• _Task details_
In the post on the minimal norm problem, reproduce the passage from "1. Can something" up to and including "locally compact group).", renaming "translation operator" to "shift operator".

• _Text_

++++++++++

Minimal norm problem whose unknown is an operator

Question

Generally given an Hilbert space $X$ with and a bounded linear operator $H : X \to X$ given a vector $y \in X$ we seek an $x \in X$ such that

$$ f(x) = \frac{1}{2} \left\lVert Hx - y \right\rVert_2^2 $$

Is minimal to calculate the Frechet differential we could calculate

$$ f(x + h) - f(x) = \left\langle Hh, Hx - y \right\rangle + \frac{1}{2} \left\lVert Hh \right\rVert_2^2 $$

Where the differential $D[f](h) := \left\langle Hh, Hx - y \right\rangle$, to find the minimum of such functional we seek an $x \in X$ such that for all $h \in X$ we have

$$ 0 = D[f](h) := \left\langle Hh, Hx - y \right\rangle = \left\langle h, H^*Hx - H^*y \right\rangle $$

and therefore we want to find $x$ such that

$$ H^* H x = H^* y \iff x = (H^*H)^{-1} H^* y $$

which is the well known pseudoinverse.

Now in a problem I have instead of attempting to find $x \in X$ I am attempting to find $H \in B(X)$ given both $x, y \in X$. Now defining

$$ F(H) = \frac{1}{2} \left\lVert Hx - y \right\rVert_2^2 $$

and calculating

$$ F(H + E) - F(H) = \left\langle Ex, Hx - y \right\rangle + \frac{1}{2} \left\lVert Ex \right\rVert_2^2 := D[f][E] + \frac{1}{2} \left\lVert Ex \right\rVert_2^2 $$

the differential yields

$$ 0 = D[f](E) = \left\langle Ex, Hx - y \right\rangle $$

Which is the best characterization I can give at the moment of $H$, I wonder however:

1. Can something precise can be said about $H$, maybe characterizing it by an equation not involing $E$?
2. In addition to 1. can we say something when we know $H$ is of the form: $$ H = \sum_{1 \leq k \leq n} \alpha_j T_{x_j} $$

where each $\alpha_j \in \mathbb{R}$ and $T_{x_j}f(x) = f(x - x_j)$ (i.e. the translation operator, assuming $X = L^2(G)$ where $G$ is some locally compact group).

++++++++++

• _Record excerpts_
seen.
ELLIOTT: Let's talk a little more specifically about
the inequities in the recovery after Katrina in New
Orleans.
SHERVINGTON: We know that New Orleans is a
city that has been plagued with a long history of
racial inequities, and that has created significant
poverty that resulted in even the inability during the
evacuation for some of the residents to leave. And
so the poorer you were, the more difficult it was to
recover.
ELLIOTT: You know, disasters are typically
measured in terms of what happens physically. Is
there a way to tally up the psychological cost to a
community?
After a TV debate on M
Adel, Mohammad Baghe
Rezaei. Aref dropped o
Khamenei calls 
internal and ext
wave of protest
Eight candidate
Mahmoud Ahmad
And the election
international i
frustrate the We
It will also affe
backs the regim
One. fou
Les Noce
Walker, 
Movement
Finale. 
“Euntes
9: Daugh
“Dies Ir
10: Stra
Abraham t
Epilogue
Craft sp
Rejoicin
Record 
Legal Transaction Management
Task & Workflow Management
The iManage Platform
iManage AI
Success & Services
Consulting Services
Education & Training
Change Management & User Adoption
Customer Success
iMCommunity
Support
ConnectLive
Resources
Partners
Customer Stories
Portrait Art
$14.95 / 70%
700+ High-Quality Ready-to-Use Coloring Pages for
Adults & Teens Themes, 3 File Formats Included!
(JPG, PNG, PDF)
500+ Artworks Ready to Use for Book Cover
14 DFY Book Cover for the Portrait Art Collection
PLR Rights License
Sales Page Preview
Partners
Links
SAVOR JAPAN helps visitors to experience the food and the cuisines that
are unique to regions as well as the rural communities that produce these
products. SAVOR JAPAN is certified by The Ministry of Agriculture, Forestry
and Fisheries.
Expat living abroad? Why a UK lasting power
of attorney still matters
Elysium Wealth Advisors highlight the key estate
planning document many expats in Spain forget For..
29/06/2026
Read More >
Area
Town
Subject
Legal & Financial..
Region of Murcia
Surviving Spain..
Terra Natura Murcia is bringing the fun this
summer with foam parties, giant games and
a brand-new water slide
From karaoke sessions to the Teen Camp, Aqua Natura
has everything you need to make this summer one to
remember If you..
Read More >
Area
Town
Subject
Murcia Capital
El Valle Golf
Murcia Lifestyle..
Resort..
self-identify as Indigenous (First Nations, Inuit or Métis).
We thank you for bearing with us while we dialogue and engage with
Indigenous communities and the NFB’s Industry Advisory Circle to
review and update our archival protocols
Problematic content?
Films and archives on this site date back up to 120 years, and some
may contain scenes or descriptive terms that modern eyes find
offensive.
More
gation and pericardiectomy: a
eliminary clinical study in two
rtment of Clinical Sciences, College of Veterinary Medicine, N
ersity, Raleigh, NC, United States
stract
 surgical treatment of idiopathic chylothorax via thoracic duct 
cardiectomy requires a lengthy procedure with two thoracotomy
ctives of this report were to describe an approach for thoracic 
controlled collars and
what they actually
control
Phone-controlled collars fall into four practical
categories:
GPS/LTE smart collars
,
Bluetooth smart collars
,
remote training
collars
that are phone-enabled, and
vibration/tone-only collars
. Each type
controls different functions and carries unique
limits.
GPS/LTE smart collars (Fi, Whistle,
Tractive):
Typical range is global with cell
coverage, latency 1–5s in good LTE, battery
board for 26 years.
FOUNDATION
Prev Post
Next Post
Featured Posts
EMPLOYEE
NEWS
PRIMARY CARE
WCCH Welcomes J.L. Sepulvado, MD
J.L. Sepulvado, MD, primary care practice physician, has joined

++++++++++

• _Task result_
1. Can something precise can be said about $H$, maybe characterizing it by an equation not involing $E$?
2. In addition to 1. can we say something when we know $H$ is of the form: $$ H = \sum_{1 \leq k \leq n} \alpha_j T_{x_j} $$

where each $\alpha_j \in \mathbb{R}$ and $T_{x_j}f(x) = f(x - x_j)$ (i.e. the shift operator, assuming $X = L^2(G)$ where $G$ is some locally compact group).